As we head into a new year with uncertainty about issues related to the economy, energy and homeland security, I expect there will be fewer floriculture growers filling out the USDA-National Agricultural Statistics Service Floriculture Crops Summary in January. After the devastating hurricanes in August and September that pummeled Florida and other East Coast states, some growers won't have the resources and/or desire to continue their businesses. Other growers won't be able to continue because rising costs related to fuel and labor and low margins have taken a financial toll that they won't be able to overcome.
In 2003, according to the Floriculture Crops Summary, the number of U.S. growers in all sizes of production operations decreased from the previous year. In 2003, the number of growers (11,913) with $10,000 or more in wholesale sales dropped 8 percent from 12,916 growers in 2002. Those with $100,000 or more in wholesale sales fell from 4,974 in 2002 to 4,741 in 2003. When the 2004 floriculture crops survey results are released in April, expect more of the same.
Automation is part of the answer
So how can a grower avoid becoming a negative statistic? One way is to use technology to help make a profit. In October and November, Peter Konjoian of Konjoian's Greenhouses and Lloyd Traven of Peace Tree Farm conducted OFA outreach seminars related to automation for small- and medium-size growers. Too often growers hear the word automation and immediately think they can't afford it or their operations are too small, not sophisticated enough or too antiquated to implement it.
Konjoian advised growers not to stress out over technology. When it comes to incorporating automation, Konjoian and Traven agreed that growers need to first determine how much do they need it vs. how much do they want it.
Konjoian said growers need to rank and prioritize their automation projects. Since few growers can afford to do everything at once, evaluate these projects by cost and by return on investment -- that means knowing your costs.
Konjoian said growers should look at technology as a ladder with each rung representing a step up to better efficiency and profitability. Many of these steps are affordable and available to all size growers. Konjoian said too few growers are taking advantage of infrared film, what he calls the poor man's energy blanket, which can result in 10- to 20-percent fuel savings. Other practical energy management tips growers should consider are installing insulation and high-efficiency heaters.
Traven said growers cannot afford not to automate. This fall, Traven completed construction of a 30,000-square-foot state-of-the-art greenhouse facility that more than doubled the size of his operation. He said automation pays for itself every day because, once the payment is done, the automation pays you. He said nothing pays for itself faster than automating irrigation.
One of the best ways to improve profits, Traven said, is to reduce shrinkage. Automation can reduce costs by taking out the human factor -- no insurance, no sick days and no personal problems.
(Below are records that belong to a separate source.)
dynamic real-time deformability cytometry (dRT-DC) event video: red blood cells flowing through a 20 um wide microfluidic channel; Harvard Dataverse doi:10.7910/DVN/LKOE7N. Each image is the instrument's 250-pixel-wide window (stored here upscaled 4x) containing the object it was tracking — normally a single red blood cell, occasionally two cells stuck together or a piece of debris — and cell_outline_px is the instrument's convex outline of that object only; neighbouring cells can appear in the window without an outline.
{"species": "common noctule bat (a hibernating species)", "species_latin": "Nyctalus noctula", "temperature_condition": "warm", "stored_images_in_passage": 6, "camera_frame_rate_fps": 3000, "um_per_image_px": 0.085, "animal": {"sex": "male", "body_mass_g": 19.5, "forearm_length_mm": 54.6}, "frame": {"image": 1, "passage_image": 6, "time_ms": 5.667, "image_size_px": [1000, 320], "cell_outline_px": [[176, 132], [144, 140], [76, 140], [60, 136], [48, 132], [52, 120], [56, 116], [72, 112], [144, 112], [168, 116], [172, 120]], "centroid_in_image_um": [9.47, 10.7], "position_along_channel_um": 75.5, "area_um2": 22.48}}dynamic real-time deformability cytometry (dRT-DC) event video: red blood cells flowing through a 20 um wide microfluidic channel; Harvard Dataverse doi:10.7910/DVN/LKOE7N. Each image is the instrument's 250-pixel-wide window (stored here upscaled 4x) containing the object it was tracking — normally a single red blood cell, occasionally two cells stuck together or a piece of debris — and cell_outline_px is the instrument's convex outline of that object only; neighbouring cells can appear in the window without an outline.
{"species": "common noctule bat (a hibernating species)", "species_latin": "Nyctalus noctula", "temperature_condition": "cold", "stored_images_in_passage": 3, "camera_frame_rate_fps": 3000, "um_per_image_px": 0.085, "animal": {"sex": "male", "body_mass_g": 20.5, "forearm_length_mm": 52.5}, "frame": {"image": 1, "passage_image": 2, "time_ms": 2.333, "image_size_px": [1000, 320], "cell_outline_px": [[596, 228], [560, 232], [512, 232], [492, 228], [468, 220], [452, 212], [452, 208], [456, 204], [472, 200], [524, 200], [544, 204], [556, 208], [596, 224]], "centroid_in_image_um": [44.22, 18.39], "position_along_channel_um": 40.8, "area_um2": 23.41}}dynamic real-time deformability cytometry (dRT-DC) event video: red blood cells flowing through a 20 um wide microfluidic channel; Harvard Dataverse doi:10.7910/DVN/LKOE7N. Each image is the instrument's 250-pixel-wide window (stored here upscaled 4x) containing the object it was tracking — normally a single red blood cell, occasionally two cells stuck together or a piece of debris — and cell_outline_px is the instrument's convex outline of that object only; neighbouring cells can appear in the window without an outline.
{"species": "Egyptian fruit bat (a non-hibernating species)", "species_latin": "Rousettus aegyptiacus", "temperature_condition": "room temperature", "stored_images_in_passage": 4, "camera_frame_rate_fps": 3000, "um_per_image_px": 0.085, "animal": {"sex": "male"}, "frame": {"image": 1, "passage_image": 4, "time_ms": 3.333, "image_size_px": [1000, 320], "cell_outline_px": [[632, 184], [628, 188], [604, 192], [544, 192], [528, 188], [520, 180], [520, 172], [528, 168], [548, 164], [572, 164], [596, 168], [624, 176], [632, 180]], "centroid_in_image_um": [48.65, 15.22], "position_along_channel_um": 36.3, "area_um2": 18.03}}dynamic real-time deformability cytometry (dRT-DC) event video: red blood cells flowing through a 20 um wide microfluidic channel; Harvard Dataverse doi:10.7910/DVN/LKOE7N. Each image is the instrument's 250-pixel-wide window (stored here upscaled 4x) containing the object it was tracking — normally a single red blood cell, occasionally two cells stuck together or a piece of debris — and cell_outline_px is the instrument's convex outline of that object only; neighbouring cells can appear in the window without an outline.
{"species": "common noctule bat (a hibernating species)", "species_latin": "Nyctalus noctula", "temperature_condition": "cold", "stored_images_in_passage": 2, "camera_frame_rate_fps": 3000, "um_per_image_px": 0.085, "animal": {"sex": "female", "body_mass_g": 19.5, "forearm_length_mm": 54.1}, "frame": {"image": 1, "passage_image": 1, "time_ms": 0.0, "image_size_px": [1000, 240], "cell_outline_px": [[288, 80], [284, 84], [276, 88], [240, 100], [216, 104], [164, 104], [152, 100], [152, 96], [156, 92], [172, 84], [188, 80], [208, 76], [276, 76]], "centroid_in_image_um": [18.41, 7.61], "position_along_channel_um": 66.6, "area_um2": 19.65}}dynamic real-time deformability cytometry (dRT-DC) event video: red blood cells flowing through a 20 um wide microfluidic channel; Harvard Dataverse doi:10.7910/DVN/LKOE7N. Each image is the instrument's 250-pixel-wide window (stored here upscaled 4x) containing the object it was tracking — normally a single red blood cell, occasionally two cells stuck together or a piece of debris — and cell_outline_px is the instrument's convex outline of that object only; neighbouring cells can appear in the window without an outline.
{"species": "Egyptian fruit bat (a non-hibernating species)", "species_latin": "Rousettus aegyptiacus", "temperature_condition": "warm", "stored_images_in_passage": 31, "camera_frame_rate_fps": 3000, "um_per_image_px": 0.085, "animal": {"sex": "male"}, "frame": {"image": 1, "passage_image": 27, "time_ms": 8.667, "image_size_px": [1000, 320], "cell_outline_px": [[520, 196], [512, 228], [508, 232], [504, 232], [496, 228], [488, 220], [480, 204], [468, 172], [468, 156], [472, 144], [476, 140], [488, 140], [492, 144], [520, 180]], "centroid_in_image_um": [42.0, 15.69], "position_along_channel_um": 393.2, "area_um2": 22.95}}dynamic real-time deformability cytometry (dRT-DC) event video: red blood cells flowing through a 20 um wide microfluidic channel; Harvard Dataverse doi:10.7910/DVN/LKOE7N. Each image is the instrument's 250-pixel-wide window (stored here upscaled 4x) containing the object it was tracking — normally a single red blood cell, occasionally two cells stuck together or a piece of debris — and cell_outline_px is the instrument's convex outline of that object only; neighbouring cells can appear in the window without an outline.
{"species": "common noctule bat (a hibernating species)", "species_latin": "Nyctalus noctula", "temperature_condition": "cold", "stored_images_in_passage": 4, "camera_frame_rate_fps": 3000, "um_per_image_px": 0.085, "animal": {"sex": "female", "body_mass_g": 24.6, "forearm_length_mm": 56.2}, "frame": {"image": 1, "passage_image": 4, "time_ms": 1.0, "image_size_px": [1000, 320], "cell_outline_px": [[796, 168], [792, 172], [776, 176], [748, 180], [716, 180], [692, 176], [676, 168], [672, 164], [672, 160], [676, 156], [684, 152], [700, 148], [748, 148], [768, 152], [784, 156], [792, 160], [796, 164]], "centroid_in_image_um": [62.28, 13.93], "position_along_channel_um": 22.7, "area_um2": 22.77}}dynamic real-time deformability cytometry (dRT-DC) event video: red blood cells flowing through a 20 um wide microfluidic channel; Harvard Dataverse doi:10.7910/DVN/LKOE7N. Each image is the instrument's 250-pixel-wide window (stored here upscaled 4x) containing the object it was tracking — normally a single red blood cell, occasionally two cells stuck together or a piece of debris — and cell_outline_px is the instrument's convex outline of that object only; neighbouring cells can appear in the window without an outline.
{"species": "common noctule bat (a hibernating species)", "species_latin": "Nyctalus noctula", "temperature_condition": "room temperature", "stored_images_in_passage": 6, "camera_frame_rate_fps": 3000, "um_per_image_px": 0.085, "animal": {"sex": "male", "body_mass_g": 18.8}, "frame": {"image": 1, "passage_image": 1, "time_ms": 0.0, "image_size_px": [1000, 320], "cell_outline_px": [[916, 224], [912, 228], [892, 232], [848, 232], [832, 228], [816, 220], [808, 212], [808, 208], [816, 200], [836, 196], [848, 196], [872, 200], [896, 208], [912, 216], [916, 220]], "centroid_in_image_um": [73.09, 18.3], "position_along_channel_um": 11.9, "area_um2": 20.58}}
He said growers need to tailor their production to customers' needs, not theirs.
Before making a technology investment, Traven said a grower should answer these questions:
1. Who or what does the job you're looking to automate?
2. Does it fit the greenhouse or can you change the greenhouse to make it fit?
3. Does it really make the job simpler?
4. Do I need it, or do I want it?
5. Where's the money to pay for it coming from?
Traven said the last question is the biggest hurdle for most growers -- they usually choke on the price. He said growers need to get over the sticker shock of automation and just do it.